(Collected data)
== Segment start ==
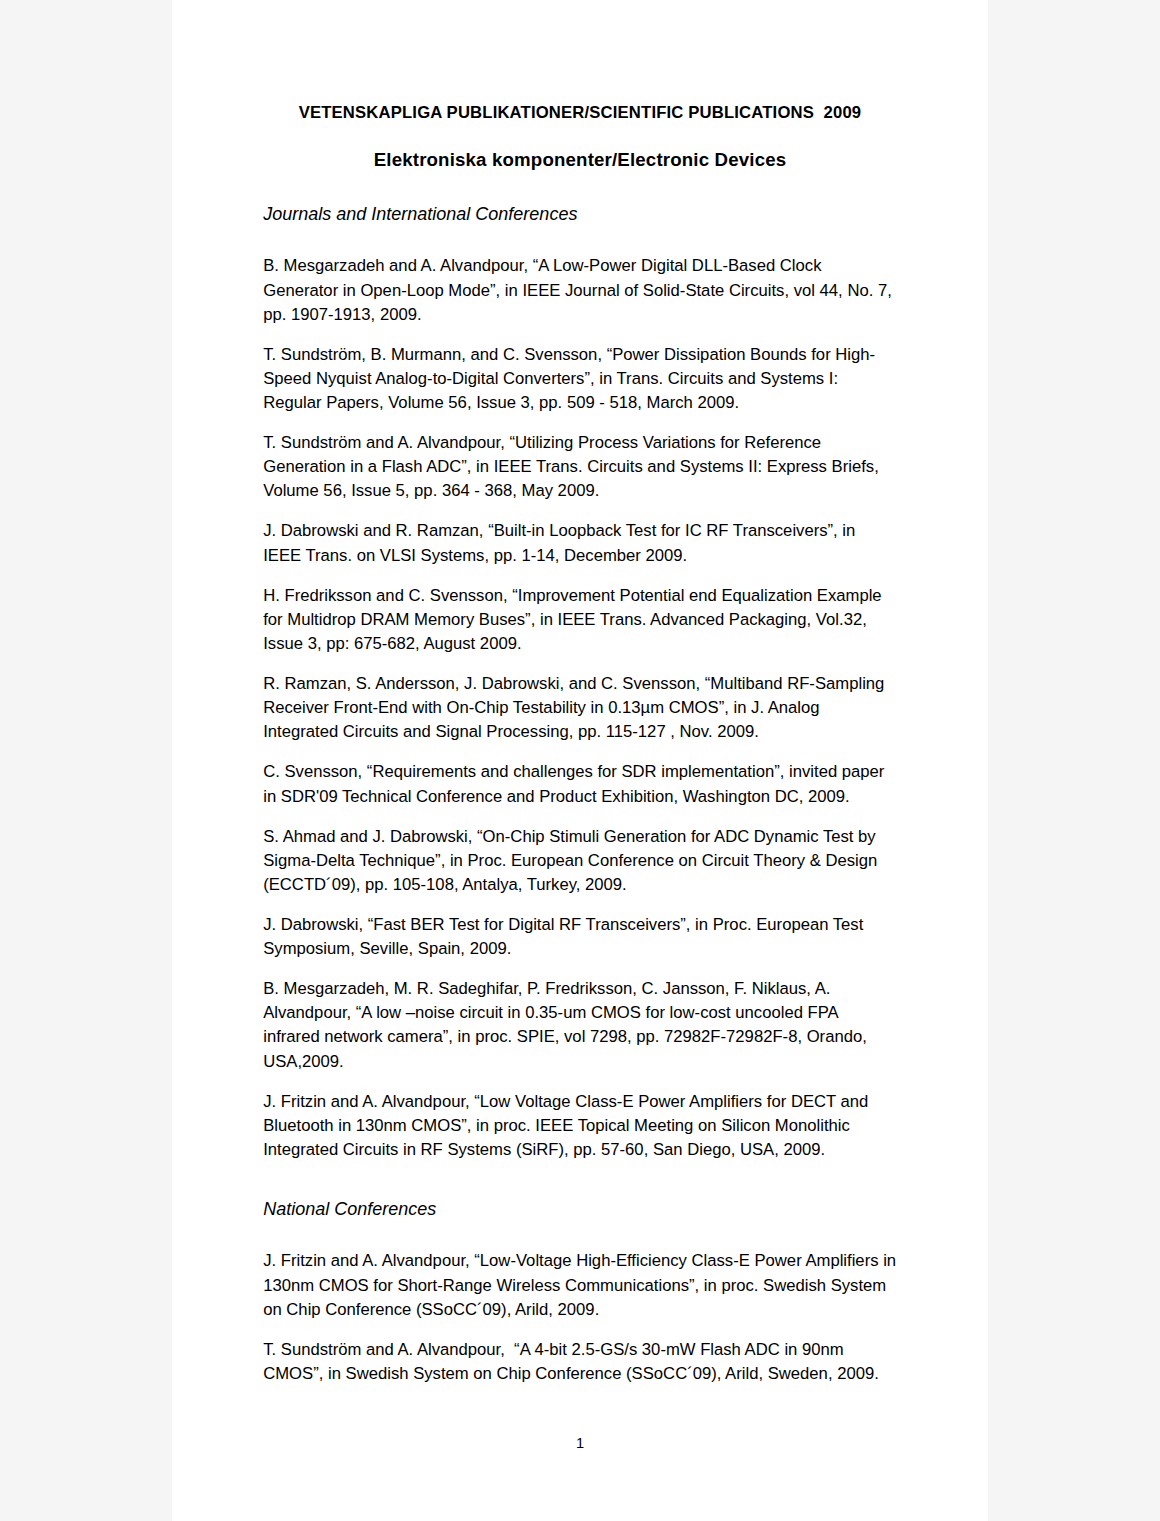VETENSKAPLIGA PUBLIKATIONER/SCIENTIFIC PUBLICATIONS 2009 Elektroniska komponenter/Electronic Devices
Journals and International Conferences
B. Mesgarzadeh and A. Alvandpour, “A Low-Power Digital DLL-Based Clock Generator in Open-Loop Mode”, in IEEE Journal of Solid-State Circuits, vol 44, No. 7, pp. 1907-1913, 2009.
T. Sundström, B. Murmann, and C. Svensson, “Power Dissipation Bounds for High-Speed Nyquist Analog-to-Digital Converters”, in Trans. Circuits and Systems I: Regular Papers, Volume 56, Issue 3, pp. 509 - 518, March 2009.
T. Sundström and A. Alvandpour, “Utilizing Process Variations for Reference Generation in a Flash ADC”, in IEEE Trans. Circuits and Systems II: Express Briefs, Volume 56, Issue 5, pp. 364 - 368, May 2009.
J. Dabrowski and R. Ramzan, “Built-in Loopback Test for IC RF Transceivers”, in IEEE Trans. on VLSI Systems, pp. 1-14, December 2009.
H. Fredriksson and C. Svensson, “Improvement Potential end Equalization Example for Multidrop DRAM Memory Buses”, in IEEE Trans. Advanced Packaging, Vol.32, Issue 3, pp: 675-682, August 2009.
R. Ramzan, S. Andersson, J. Dabrowski, and C. Svensson, “Multiband RF-Sampling Receiver Front-End with On-Chip Testability in 0.13µm CMOS”, in J. Analog Integrated Circuits and Signal Processing, pp. 115-127 , Nov. 2009.
C. Svensson, “Requirements and challenges for SDR implementation”, invited paper in SDR'09 Technical Conference and Product Exhibition, Washington DC, 2009.
S. Ahmad and J. Dabrowski, “On-Chip Stimuli Generation for ADC Dynamic Test by Sigma-Delta Technique”, in Proc. European Conference on Circuit Theory & Design (ECCTD´09), pp. 105-108, Antalya, Turkey, 2009.
J. Dabrowski, “Fast BER Test for Digital RF Transceivers”, in Proc. European Test Symposium, Seville, Spain, 2009.
B. Mesgarzadeh, M. R. Sadeghifar, P. Fredriksson, C. Jansson, F. Niklaus, A. Alvandpour, “A low –noise circuit in 0.35-um CMOS for low-cost uncooled FPA infrared network camera”, in proc. SPIE, vol 7298, pp. 72982F-72982F-8, Orando, USA,2009.
J. Fritzin and A. Alvandpour, “Low Voltage Class-E Power Amplifiers for DECT and Bluetooth in 130nm CMOS”, in proc. IEEE Topical Meeting on Silicon Monolithic Integrated Circuits in RF Systems (SiRF), pp. 57-60, San Diego, USA, 2009.
National Conferences
J. Fritzin and A. Alvandpour, “Low-Voltage High-Efficiency Class-E Power Amplifiers in 130nm CMOS for Short-Range Wireless Communications”, in proc. Swedish System on Chip Conference (SSoCC´09), Arild, 2009.
T. Sundström and A. Alvandpour, “A 4-bit 2.5-GS/s 30-mW Flash ADC in 90nm CMOS”, in Swedish System on Chip Conference (SSoCC´09), Arild, Sweden, 2009.
1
== Segment end ==
What this task involves -> From the records above, pull every line that carries the word "Conferences".

Answer for this exercise ->
Journals and International Conferences
National Conferences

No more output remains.